The cost factor (also called work factor or log rounds) determines how computationally expensive the hashing operation is. It is a logarithmic value: a cost factor of 10 means 2^10 (1,024) iterations, while a cost factor of 12 means 2^12 (4,096) iterations. Each increment doubles the computation time. As of 2026, a cost factor of 12 is the recommended minimum for production systems. High-security applications should use 13 or 14, accepting the longer hashing time as a worthwhile tradeoff for increased resistance to brute-force attacks.
Does bcrypt include a salt automatically?
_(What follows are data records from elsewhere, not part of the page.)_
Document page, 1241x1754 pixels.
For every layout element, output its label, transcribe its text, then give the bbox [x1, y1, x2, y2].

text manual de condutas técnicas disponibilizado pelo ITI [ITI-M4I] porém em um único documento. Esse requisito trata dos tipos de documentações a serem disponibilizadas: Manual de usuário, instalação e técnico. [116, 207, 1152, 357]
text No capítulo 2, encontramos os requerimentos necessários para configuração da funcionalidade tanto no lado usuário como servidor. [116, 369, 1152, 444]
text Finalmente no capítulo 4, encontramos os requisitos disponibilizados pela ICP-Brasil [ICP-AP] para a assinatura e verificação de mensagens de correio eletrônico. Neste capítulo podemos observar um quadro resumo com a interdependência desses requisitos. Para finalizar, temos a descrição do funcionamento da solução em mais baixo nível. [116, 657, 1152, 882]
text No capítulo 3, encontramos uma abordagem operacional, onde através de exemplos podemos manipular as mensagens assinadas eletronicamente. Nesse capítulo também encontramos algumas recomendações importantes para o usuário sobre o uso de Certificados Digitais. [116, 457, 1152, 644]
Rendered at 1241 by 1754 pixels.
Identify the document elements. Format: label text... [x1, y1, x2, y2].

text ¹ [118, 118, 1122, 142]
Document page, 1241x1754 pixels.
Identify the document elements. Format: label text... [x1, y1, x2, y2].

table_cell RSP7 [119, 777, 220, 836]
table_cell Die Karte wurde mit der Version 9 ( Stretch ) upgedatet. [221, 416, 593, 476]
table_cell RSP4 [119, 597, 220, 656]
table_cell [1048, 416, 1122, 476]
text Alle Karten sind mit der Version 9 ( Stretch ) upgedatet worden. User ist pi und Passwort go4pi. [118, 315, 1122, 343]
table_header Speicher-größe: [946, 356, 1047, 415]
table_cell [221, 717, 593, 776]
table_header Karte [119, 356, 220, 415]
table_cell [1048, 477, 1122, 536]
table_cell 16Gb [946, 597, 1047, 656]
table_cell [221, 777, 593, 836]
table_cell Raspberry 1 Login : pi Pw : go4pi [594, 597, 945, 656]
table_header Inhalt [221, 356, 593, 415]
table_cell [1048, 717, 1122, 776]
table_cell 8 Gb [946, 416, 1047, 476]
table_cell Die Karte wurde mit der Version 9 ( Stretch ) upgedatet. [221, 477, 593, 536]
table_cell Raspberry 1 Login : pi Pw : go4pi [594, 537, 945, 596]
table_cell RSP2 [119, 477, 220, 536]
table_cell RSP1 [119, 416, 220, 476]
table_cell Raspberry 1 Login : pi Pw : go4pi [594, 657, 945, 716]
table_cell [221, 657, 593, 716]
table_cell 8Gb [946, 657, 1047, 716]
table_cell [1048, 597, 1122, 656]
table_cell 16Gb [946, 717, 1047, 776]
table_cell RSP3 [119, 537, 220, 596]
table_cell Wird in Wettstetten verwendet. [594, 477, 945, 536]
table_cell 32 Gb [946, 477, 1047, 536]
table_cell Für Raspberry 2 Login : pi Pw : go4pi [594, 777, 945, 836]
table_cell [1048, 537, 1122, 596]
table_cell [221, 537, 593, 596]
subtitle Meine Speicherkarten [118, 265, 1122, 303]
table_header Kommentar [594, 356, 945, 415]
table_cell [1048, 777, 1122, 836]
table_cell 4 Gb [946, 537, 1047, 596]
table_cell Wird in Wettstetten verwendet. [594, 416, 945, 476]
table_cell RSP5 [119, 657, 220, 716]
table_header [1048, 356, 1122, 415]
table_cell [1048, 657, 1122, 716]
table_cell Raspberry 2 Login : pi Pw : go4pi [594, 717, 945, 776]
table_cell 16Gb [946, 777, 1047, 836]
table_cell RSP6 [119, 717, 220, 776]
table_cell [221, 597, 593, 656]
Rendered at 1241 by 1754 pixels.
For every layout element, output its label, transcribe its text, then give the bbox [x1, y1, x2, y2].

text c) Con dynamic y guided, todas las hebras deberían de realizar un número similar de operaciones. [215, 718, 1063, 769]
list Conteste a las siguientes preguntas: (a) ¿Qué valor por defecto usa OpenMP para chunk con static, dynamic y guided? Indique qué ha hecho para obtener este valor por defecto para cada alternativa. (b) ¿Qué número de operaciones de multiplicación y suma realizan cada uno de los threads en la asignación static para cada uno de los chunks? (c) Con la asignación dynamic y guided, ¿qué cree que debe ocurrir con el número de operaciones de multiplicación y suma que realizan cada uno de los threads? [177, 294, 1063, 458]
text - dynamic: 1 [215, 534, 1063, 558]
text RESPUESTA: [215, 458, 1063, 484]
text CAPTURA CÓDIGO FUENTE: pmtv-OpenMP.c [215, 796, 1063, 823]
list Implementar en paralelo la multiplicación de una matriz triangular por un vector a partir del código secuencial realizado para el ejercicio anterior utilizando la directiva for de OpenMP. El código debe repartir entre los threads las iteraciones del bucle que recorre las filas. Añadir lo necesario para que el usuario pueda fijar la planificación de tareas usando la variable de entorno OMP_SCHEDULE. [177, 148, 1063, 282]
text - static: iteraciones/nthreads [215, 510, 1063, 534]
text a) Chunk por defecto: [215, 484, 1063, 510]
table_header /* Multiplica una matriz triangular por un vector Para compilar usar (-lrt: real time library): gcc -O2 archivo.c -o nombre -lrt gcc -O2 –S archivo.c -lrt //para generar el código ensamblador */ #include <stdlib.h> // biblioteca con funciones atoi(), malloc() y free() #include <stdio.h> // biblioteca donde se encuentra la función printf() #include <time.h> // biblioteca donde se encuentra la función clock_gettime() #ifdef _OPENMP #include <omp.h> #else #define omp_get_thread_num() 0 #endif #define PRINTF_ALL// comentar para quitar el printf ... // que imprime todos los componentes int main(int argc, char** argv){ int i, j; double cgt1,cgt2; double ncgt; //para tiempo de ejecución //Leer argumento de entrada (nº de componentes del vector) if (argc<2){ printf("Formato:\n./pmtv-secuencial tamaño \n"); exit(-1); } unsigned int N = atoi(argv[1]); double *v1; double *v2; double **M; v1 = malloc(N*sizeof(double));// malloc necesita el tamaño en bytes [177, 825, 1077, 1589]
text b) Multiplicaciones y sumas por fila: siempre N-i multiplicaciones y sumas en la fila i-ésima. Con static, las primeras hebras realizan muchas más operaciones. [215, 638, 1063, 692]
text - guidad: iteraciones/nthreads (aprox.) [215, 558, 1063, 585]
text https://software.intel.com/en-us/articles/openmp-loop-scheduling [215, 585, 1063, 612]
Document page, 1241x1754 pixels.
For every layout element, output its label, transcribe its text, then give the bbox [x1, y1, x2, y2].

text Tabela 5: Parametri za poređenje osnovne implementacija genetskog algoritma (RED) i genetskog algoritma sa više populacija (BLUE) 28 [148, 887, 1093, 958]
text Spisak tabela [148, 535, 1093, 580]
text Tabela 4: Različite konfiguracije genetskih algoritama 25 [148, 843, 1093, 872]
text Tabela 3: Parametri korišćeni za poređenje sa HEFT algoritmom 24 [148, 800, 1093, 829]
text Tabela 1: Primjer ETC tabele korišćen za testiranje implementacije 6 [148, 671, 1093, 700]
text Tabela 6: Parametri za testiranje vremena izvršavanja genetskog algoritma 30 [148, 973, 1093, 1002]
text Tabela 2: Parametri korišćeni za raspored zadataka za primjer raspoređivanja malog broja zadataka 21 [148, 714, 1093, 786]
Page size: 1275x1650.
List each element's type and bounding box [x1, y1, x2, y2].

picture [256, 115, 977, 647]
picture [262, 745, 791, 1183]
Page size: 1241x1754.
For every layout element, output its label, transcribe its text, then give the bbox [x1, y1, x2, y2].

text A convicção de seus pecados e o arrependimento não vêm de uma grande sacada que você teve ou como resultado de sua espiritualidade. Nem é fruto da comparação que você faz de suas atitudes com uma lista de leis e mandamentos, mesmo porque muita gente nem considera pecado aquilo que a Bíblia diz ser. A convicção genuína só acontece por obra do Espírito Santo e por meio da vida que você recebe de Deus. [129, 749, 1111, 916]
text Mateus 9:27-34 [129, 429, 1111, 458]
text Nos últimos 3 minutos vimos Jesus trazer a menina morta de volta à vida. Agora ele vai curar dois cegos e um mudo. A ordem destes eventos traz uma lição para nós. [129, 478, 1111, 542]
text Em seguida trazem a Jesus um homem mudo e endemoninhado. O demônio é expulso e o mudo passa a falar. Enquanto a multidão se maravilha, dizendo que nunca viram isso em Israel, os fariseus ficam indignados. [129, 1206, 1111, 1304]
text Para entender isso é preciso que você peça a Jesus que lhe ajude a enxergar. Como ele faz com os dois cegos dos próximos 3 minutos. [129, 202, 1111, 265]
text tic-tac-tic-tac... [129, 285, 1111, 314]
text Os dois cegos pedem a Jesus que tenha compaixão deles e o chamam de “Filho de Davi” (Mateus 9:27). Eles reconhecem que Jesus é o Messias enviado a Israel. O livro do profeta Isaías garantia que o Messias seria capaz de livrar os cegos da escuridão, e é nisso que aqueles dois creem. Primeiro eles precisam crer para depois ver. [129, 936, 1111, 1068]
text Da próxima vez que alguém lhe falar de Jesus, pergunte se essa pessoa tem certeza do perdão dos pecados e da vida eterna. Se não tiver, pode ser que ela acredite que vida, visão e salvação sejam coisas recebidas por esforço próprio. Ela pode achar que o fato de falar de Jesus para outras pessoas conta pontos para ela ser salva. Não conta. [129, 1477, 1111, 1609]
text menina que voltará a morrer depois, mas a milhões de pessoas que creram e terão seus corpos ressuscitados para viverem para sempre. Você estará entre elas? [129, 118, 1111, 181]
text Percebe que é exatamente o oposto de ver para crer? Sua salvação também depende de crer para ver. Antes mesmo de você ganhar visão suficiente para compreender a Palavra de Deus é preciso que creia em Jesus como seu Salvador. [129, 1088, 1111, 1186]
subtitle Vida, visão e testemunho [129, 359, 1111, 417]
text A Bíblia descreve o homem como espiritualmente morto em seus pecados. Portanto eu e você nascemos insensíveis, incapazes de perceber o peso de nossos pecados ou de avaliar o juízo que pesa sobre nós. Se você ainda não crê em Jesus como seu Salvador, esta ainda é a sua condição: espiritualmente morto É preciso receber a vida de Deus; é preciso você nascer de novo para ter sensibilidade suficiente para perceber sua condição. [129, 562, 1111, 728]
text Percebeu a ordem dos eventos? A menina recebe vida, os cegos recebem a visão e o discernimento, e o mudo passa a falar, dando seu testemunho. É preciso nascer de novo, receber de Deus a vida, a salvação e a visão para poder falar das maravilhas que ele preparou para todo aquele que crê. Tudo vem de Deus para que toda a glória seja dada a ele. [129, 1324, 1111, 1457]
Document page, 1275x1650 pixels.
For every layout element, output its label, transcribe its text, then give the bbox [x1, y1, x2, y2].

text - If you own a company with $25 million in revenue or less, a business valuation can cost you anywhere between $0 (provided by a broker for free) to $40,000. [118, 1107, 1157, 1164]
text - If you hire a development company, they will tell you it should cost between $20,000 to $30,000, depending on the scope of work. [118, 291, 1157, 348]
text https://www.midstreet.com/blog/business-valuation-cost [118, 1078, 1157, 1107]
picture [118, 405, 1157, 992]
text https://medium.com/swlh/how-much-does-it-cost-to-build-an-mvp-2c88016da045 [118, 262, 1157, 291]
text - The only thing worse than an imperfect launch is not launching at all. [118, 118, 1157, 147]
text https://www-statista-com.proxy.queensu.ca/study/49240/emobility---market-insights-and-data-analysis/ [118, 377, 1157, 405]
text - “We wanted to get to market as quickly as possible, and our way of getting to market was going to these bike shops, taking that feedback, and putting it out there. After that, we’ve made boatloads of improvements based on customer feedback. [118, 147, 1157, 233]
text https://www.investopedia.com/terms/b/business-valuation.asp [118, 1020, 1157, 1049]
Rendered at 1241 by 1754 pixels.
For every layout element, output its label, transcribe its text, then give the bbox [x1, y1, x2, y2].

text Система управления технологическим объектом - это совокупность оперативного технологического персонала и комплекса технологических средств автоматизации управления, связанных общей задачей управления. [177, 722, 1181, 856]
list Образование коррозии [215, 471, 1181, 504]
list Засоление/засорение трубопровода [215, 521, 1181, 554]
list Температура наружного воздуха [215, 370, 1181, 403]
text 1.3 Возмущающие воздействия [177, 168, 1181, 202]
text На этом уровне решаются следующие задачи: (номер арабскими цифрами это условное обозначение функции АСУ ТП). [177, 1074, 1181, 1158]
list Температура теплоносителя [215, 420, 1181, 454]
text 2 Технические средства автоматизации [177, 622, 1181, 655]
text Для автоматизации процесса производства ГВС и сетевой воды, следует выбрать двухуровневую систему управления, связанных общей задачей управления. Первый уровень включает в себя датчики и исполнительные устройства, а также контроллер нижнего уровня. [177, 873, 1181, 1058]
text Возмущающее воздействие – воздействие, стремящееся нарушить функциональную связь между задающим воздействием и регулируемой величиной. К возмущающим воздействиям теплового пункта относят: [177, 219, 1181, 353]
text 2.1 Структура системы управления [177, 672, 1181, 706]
Yes. Every bcrypt hash includes a unique, randomly generated 128-bit (16-byte) salt embedded directly in the hash output. This means two identical passwords always produce different bcrypt hashes. The salt is stored as part of the hash string itself, so no separate salt storage is needed. This automatic salting eliminates rainbow table attacks entirely.
How does bcrypt compare to scrypt and Argon2?
Bcrypt is CPU-hard, meaning it is expensive in terms of processor time. Scrypt (2009) adds memory-hardness, requiring significant RAM in addition to CPU time, which makes GPU and ASIC attacks more expensive. Argon2 (2015), the winner of the Password Hashing Competition, offers tunable CPU time, memory usage, and parallelism. Argon2id is the current gold standard for new applications. However, bcrypt remains widely used, well-tested, and perfectly adequate for most applications. All three are vastly superior to MD5 or SHA-based password storage.